**TASK OBJECTIVE**
Give back only the lines in the records below from the one with "right shoulder: (292, 178, 11)" to the one with "right ankle: (284, 355, 16)", both inclusive, word for word.

**RECORDS FOR PROCESSING**
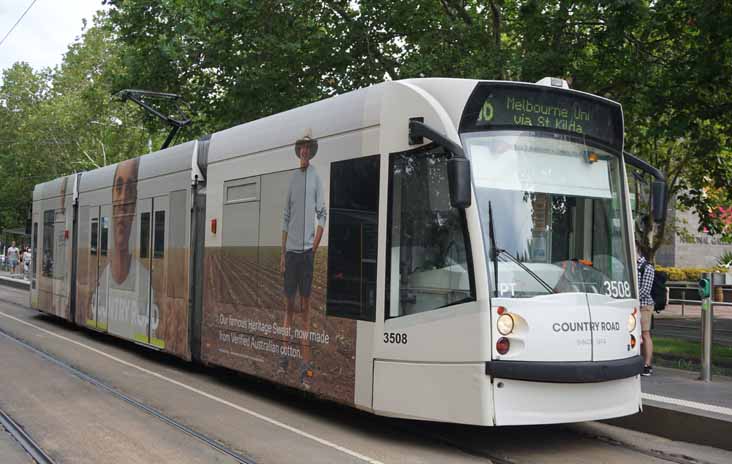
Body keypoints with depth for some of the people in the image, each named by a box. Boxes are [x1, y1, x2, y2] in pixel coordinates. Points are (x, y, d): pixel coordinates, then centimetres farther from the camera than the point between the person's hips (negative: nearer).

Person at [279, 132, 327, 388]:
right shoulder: (292, 178, 11)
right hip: (291, 248, 3)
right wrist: (282, 253, 9)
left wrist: (315, 245, -12)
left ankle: (306, 364, 0)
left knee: (306, 305, -1)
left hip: (307, 249, -3)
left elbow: (322, 215, -2)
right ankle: (284, 355, 16)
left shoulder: (316, 177, 1)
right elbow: (285, 218, 13)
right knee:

**EXERCISE RESULT**
right shoulder: (292, 178, 11)
right hip: (291, 248, 3)
right wrist: (282, 253, 9)
left wrist: (315, 245, -12)
left ankle: (306, 364, 0)
left knee: (306, 305, -1)
left hip: (307, 249, -3)
left elbow: (322, 215, -2)
right ankle: (284, 355, 16)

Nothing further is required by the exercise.